Autonomisation des travailleuses domestiques au Cambodge grâce à la technologie de l’information

Des recherches montrent que les travailleuses domestiques au Cambodge ont besoin d’être informées sur les services de santé physique et mentale disponibles et de pouvoir y accéder. Une nouvelle technologie soutenue par ONU Femmes les autonomise en vue de mener une vie plus saine.

Date : mercredi 14 septembre 2016

 

Samen Phalla est à présent mieux informée de ses droits et des services auxquels elle peut accéder.  Crédit photo : Lisa Taïeb

Samen Phalla est à présent mieux informée de ses droits et des services auxquels elle peut accéder. Crédit photo : Lisa Taïeb

« Si nous avons un problème de santé et nous ne savons pas de quoi il s’agit ou ce que nous devons faire, nous pouvons désormais appeler le service d’aide téléphonique, » précise Samen Phalla, travailleuse domestique de 44 ans et responsable d’équipe du Réseau cambodgien des travailleuses domestiques. Née dans la province de Svay Rieng, Phalla s’est rendue à Phnom Penh à l’âge de 16 ans en tant que travailleuse domestique. « Le travail d’une travailleuse domestique est éprouvant physiquement, » déclare Phalla. Elle nettoie trois maisons différentes presque tous les jours. « Pour obtenir un salaire décent, nous devons beaucoup travailler, mais cela ne me dérange pas, » sourit-elle.

Phalla a passé sa dernière visite médicale en 2007. « Le docteur m’avait dit de prendre certains médicaments pour mes maux de tête, mes courbatures et mes troubles du sommeil, mais je ne l’ai pas fait. Je n’avais pas l’argent et je ne savais pas comment obtenir ces médicaments, » explique-t-elle.

Les travailleuses domestiques ne sont pas protégées par le code du travail cambodgien en matière de sécurité sur le lieu de travail et de soins de santé. D’ailleurs, le travail domestique est souvent perçu comme une forme de servitude. Aujourd’hui, grâce à la technologie et au service de reconnaissance vocale interactive (RVI), mis en place avec l’appui d’ONU Femmes, les travailleuses domestiques peuvent appeler un numéro gratuit depuis leur téléphone portable ou leur Smartphone et se connecter à une base de données qui leur fournit des informations faciles à utiliser sur les services de santé disponibles. Ce service propose également des renseignements sur les lois nationales relatives à la violence domestique et sur le lieu de travail, ainsi que sur la marche à suivre pour accéder à des services d’aide et d’assistance juridique. 

Il y a quelques semaines, Phalla a vu plusieurs spécialistes qui ont soigné ses problèmes de santé et qui lui ont aussi donné des renseignements en matière de santé reproductive.  « Je suis à présent en bonne santé et je n’ai plus de maux de tête, » a déclaré Phalla, reconnaissante de pouvoir profiter au mieux des moments passés avec sa famille.

« J’étais souvent très stressée et je souffrais de maux de tête aigus. Je ne savais pas comment me soigner ni où obtenir de l’aide, » précise Chenda, travailleuse domestique de 50 ans de la province de Kampong Cham.
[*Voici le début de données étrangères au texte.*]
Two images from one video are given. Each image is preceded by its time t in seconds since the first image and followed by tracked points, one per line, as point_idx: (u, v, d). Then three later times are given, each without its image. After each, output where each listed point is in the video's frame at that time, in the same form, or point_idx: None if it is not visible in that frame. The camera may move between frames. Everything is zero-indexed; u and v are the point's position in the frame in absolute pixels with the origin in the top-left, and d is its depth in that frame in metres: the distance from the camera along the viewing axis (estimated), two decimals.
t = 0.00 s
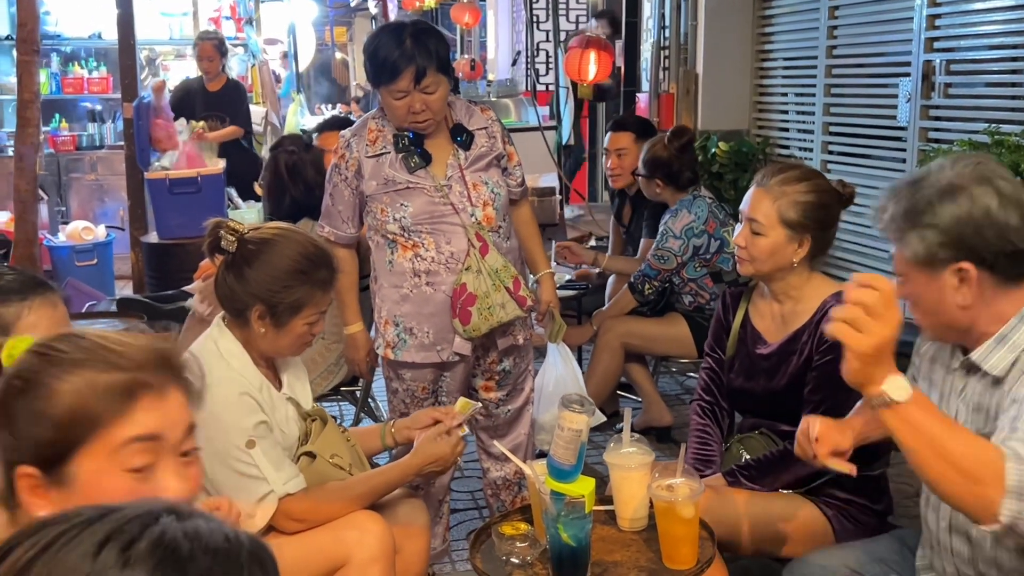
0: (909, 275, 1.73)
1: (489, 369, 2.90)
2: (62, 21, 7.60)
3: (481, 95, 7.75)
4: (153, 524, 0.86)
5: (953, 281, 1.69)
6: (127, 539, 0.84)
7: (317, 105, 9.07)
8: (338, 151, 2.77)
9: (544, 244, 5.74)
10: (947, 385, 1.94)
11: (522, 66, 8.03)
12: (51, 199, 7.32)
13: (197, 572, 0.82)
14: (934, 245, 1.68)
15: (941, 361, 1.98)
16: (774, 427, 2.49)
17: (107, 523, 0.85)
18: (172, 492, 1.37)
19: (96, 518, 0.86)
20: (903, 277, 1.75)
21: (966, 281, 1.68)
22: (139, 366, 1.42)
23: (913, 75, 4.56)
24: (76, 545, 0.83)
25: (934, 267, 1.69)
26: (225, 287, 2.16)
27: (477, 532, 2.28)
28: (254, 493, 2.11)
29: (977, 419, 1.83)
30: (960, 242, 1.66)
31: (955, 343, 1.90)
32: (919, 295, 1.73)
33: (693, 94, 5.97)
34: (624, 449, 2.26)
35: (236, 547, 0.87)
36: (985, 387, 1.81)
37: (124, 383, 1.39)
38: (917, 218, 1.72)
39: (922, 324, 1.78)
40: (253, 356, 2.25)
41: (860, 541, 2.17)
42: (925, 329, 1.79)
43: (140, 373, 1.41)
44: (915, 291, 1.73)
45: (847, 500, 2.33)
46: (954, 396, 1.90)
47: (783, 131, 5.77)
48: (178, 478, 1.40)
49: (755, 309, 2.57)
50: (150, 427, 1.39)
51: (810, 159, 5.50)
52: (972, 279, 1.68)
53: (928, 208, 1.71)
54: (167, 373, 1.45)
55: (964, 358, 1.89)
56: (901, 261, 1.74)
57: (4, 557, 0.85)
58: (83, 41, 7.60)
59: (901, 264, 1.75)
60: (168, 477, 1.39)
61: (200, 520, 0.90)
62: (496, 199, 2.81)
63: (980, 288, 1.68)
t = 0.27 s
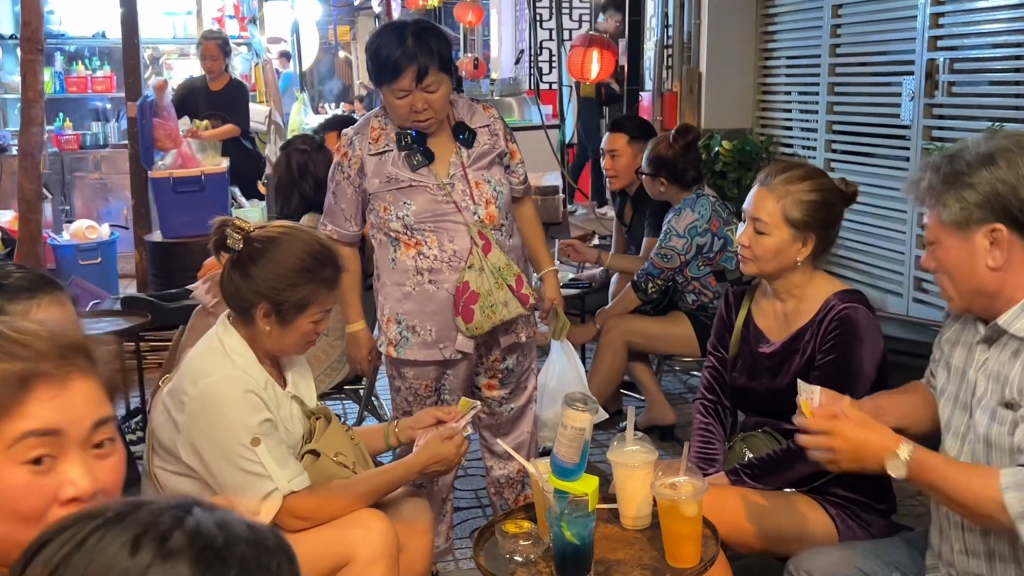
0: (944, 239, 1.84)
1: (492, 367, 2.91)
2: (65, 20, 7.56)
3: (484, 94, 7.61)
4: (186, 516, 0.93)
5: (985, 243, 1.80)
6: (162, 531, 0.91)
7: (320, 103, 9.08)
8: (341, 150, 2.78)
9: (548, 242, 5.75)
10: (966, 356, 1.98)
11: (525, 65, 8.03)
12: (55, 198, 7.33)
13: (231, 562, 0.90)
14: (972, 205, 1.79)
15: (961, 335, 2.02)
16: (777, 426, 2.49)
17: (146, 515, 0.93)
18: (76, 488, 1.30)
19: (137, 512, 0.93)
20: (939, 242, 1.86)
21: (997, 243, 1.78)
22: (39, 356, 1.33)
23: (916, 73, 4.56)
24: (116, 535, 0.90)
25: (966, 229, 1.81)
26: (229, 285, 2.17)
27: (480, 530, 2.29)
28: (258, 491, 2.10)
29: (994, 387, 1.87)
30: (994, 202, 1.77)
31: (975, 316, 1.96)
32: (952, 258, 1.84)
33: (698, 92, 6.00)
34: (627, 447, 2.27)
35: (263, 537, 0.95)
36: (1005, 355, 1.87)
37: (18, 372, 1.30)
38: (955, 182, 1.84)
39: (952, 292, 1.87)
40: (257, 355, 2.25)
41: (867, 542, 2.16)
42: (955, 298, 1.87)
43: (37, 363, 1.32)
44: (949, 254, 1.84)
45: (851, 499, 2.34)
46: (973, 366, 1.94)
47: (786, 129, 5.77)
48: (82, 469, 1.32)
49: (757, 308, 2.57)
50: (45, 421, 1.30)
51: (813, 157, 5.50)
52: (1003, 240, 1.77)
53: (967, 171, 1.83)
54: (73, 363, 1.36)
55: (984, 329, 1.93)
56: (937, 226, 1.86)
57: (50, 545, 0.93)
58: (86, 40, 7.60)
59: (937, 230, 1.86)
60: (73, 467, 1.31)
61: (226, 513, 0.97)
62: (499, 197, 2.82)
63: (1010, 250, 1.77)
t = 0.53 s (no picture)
0: (937, 231, 1.85)
1: (494, 365, 2.91)
2: (68, 19, 7.67)
3: (486, 92, 7.44)
4: (209, 521, 0.93)
5: (977, 232, 1.81)
6: (185, 535, 0.91)
7: (322, 102, 9.08)
8: (342, 147, 2.78)
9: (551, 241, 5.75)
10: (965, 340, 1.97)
11: (527, 64, 8.03)
12: (58, 196, 7.33)
13: (255, 563, 0.91)
14: (962, 196, 1.81)
15: (960, 320, 2.01)
16: (780, 424, 2.49)
17: (167, 516, 0.93)
18: (37, 480, 1.25)
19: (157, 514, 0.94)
20: (932, 237, 1.87)
21: (990, 230, 1.80)
22: None
23: (919, 72, 4.56)
24: (141, 538, 0.91)
25: (957, 221, 1.82)
26: (231, 283, 2.17)
27: (483, 527, 2.29)
28: (262, 489, 2.10)
29: (994, 368, 1.87)
30: (983, 192, 1.79)
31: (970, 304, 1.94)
32: (947, 250, 1.84)
33: (699, 91, 5.95)
34: (629, 445, 2.27)
35: (285, 540, 0.95)
36: (1004, 338, 1.86)
37: None
38: (943, 176, 1.85)
39: (949, 285, 1.87)
40: (260, 353, 2.25)
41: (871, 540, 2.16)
42: (953, 291, 1.88)
43: None
44: (943, 246, 1.85)
45: (853, 496, 2.34)
46: (971, 349, 1.93)
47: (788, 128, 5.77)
48: (42, 462, 1.27)
49: (760, 306, 2.57)
50: (6, 416, 1.23)
51: (816, 155, 5.50)
52: (995, 227, 1.79)
53: (954, 165, 1.84)
54: (26, 352, 1.30)
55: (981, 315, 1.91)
56: (930, 220, 1.86)
57: (70, 546, 0.93)
58: (89, 39, 7.60)
59: (929, 226, 1.87)
60: (31, 461, 1.26)
61: (248, 514, 0.98)
62: (500, 194, 2.82)
63: (1003, 238, 1.79)
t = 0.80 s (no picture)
0: (921, 245, 1.85)
1: (495, 364, 2.91)
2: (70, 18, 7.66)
3: (488, 91, 7.41)
4: (192, 532, 0.93)
5: (961, 242, 1.80)
6: (169, 547, 0.91)
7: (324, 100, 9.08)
8: (343, 147, 2.78)
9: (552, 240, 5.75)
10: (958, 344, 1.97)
11: (529, 62, 8.03)
12: (60, 195, 7.34)
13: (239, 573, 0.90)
14: (943, 209, 1.81)
15: (956, 324, 2.01)
16: (780, 423, 2.49)
17: (150, 530, 0.94)
18: (68, 480, 1.31)
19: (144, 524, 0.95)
20: (916, 249, 1.87)
21: (973, 240, 1.79)
22: (28, 350, 1.34)
23: (920, 70, 4.55)
24: (123, 552, 0.91)
25: (939, 233, 1.82)
26: (232, 284, 2.17)
27: (484, 527, 2.29)
28: (263, 489, 2.11)
29: (984, 372, 1.85)
30: (964, 204, 1.79)
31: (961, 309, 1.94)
32: (933, 262, 1.84)
33: (701, 90, 6.00)
34: (630, 445, 2.27)
35: (271, 549, 0.95)
36: (995, 343, 1.85)
37: (10, 367, 1.30)
38: (922, 192, 1.85)
39: (940, 295, 1.87)
40: (260, 352, 2.25)
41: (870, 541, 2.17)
42: (946, 302, 1.88)
43: (28, 357, 1.33)
44: (928, 258, 1.84)
45: (853, 496, 2.34)
46: (964, 353, 1.93)
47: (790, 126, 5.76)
48: (71, 463, 1.33)
49: (761, 305, 2.56)
50: (39, 419, 1.31)
51: (818, 154, 5.50)
52: (979, 237, 1.78)
53: (932, 180, 1.85)
54: (57, 356, 1.37)
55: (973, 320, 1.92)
56: (913, 233, 1.86)
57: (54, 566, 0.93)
58: (90, 37, 7.60)
59: (911, 237, 1.87)
60: (62, 461, 1.33)
61: (235, 523, 0.98)
62: (501, 193, 2.81)
63: (986, 246, 1.78)
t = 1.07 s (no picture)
0: (908, 249, 1.85)
1: (495, 363, 2.91)
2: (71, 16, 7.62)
3: (489, 88, 7.47)
4: (193, 537, 0.94)
5: (947, 251, 1.80)
6: (171, 554, 0.91)
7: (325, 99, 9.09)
8: (343, 147, 2.78)
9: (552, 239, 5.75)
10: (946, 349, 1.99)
11: (529, 60, 8.04)
12: (60, 194, 7.36)
13: None
14: (929, 217, 1.81)
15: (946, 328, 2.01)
16: (778, 422, 2.50)
17: (152, 537, 0.94)
18: (100, 480, 1.33)
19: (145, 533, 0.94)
20: (906, 254, 1.86)
21: (959, 250, 1.79)
22: (67, 351, 1.36)
23: (921, 68, 4.55)
24: (126, 558, 0.91)
25: (927, 239, 1.82)
26: (232, 284, 2.17)
27: (484, 525, 2.29)
28: (262, 488, 2.11)
29: (972, 382, 1.86)
30: (952, 213, 1.78)
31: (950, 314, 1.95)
32: (919, 268, 1.85)
33: (701, 88, 5.99)
34: (630, 443, 2.27)
35: (272, 551, 0.96)
36: (981, 352, 1.86)
37: (50, 367, 1.33)
38: (910, 197, 1.85)
39: (926, 299, 1.88)
40: (260, 352, 2.25)
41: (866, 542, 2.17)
42: (931, 306, 1.88)
43: (67, 357, 1.35)
44: (915, 263, 1.85)
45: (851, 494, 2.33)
46: (952, 360, 1.94)
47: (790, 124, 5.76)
48: (104, 464, 1.35)
49: (761, 304, 2.56)
50: (77, 420, 1.33)
51: (818, 152, 5.50)
52: (965, 248, 1.79)
53: (920, 185, 1.84)
54: (95, 358, 1.40)
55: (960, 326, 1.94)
56: (901, 238, 1.87)
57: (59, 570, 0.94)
58: (90, 36, 7.60)
59: (899, 242, 1.87)
60: (95, 463, 1.34)
61: (235, 527, 0.98)
62: (501, 192, 2.81)
63: (973, 256, 1.78)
Elle a commencé à travailler comme travailleuse domestique à Phnom Penh après son divorce et, à ce jour, elle a déjà eu six employeurs. Grâce à la RVI, Chenda a pu trouver des services de santé appropriés et elle connaît davantage ses droits. Ses maux de tête ont disparu et elle est plus heureuse. 

Les migrantes, des zones rurales aux zones urbaines, représentent une proportion significative des travailleuses domestiques du Cambodge. Un rapport publié par ONU Femmes en 2015, « Out from behind closed doors: A study on domestic workers in Cambodia », a mis en évidence leur vulnérabilité face à la violence et à l’exploitation, ainsi que la nécessité de s’efforcer à fournir les informations de santé appropriées aux travailleuses domestiques.

 « La technologie RVI vise à combler un manque de connaissances chez les travailleuses domestiques, » a déclaré M. Socheath Heng, directeur du programme à ONU Femmes. « L’accès aux services est très important mais les femmes doivent aussi être en mesure de pouvoir facilement accéder aux informations relatives à ces services. La technologie RVI permet de le faire, » a expliqué M. Heng. 

Cette technologie RVI a été développée en partenariat avec l’organisation cambodgienne, Open Institute, dans le cadre du projet d’ONU Femmes pour l’Asie et le Pacifique, « Preventing the exploitation of women migrants workers in the ASEAN region », mis en œuvre sur la période 2015-2017 et financé par le gouvernement australien. Le service de RVI est disponible en khmer et accessible localement en composant le 070-221-148.